You could check it with a multi-meter- cut a short coax cable that you don't need and bare the center conductor. If you measure continuity and it's low resistance, it's not isolated. Usually, if a surge protector has anything for coax and/or phone, it's protected but you may want to contact them to find out if it's isolated.
 
j_garcia

j_garcia

Audioholic Jedi
I think it depends on where the ground loop is. I have a 5100 and in my previous place I still had a ground loop issue with the cable until I got the cable company to fix it.
 
highfigh

highfigh

Seriously, I have no life.
I think it depends on where the ground loop is. I have a 5100 and in my previous place I still had a ground loop issue with the cable until I got the cable company to fix it.
A ground loop is a difference in electrical potential, relative to the neutral or ground, between two or more pieces of equipment. Electrical potential is voltage- potential energy. If voltage flows between the equipment, it has a ground loop. If EVERYTHING is powered by the Panamax and no voltage can be measured between any pieces of equipment, it shouldn't have a problem if "the system" is seen as what's in that room or even in the house. If "the system" seen as everything inside AND outside and the voltage is between the cable feeds amplifier and the cable box, a conditioner won't help unless it isolates the grounds.

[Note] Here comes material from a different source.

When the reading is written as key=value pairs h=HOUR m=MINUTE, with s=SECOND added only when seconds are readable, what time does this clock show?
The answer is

The easiest way to find whether the cable feed is the culprit is to cut a section of coax and bare the center lead, as I have posted. If the noise is there when the shields are grounded but it's clean when the shield's ground connection is lifted, the cable system has grounding issues. An isolation adapter that screws onto the cable and cable box will work in this case.
 
Alex2507

Alex2507

Audioholic Slumlord
An isolation adapter that screws onto the cable and cable box will work in this case.
... but not the Calrad one from BJC as it doesn't allow enough bandwidth to pass to support HD and IIRC that is only mentioned in the piece of paper that you get after you buy one or in my case two ... just sayin'. :rolleyes:

I'd love to stand corrected on this because in the world of wire there ain't a lot of good guys.
 
j_garcia

j_garcia

Audioholic Jedi
A ground loop is a difference in electrical potential, relative to the neutral or ground, between two or more pieces of equipment. Electrical potential is voltage- potential energy. If voltage flows between the equipment, it has a ground loop. If EVERYTHING is powered by the Panamax and no voltage can be measured between any pieces of equipment, it shouldn't have a problem if "the system" is seen as what's in that room or even in the house. If "the system" seen as everything inside AND outside and the voltage is between the cable feeds amplifier and the cable box, a conditioner won't help unless it isolates the grounds.

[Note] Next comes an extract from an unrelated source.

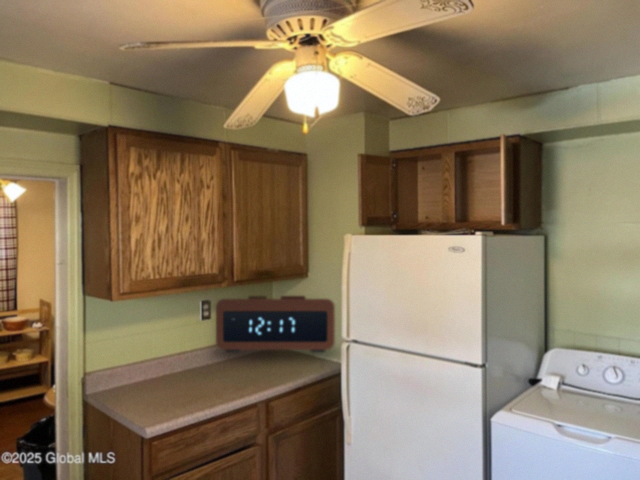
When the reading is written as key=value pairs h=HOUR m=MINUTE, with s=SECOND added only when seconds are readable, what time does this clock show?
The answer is h=12 m=17
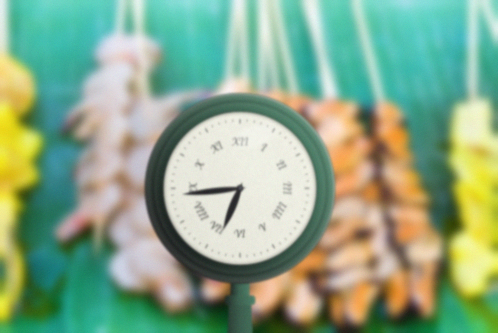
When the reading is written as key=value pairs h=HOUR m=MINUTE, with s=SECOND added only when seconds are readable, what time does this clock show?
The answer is h=6 m=44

The easiest way to find whether the cable feed is the culprit is to cut a section of coax and bare the center lead, as I have posted. If the noise is there when the shields are grounded but it's clean when the shield's ground connection is lifted, the cable system has grounding issues. An isolation adapter that screws onto the cable and cable box will work in this case.
And what I meant by that is, if it is between two pieces of gear, the Panamax should take care of it as long as they are both plugged into it, AFAIK. The cable is a separate story, but even with the cable running throught the 5100 in my case, the hum was still there. Disconnecting the cable made the hum go away, so there was no question that was the answer. Since I did not have HD there, I used a cheap isolation x-former and it solved the issue until Comcast fixed the feed in the building.
 
highfigh

highfigh

Seriously, I have no life.
... but not the Calrad one from BJC as it doesn't allow enough bandwidth to pass to support HD and IIRC that is only mentioned in the piece of paper that you get after you buy one or in my case two ... just sayin'. :rolleyes:

I'd love to stand corrected on this because in the world of wire there ain't a lot of good guys.
If it's for cable TV and you would be using pay per view, isolators often don't work because they need to communicate bi-directionally.
 
Davemcc

Davemcc

Audioholic Spartan
The buzz comes through when I use the Fireball music server, which in on a different household electrical circuit than the rest of the system. I'm going to guess that since the sat. is plugged into the Panamax with the rest of the system, the solution is going to lie in moving the Fireball's power cord to the Panamax with everything else.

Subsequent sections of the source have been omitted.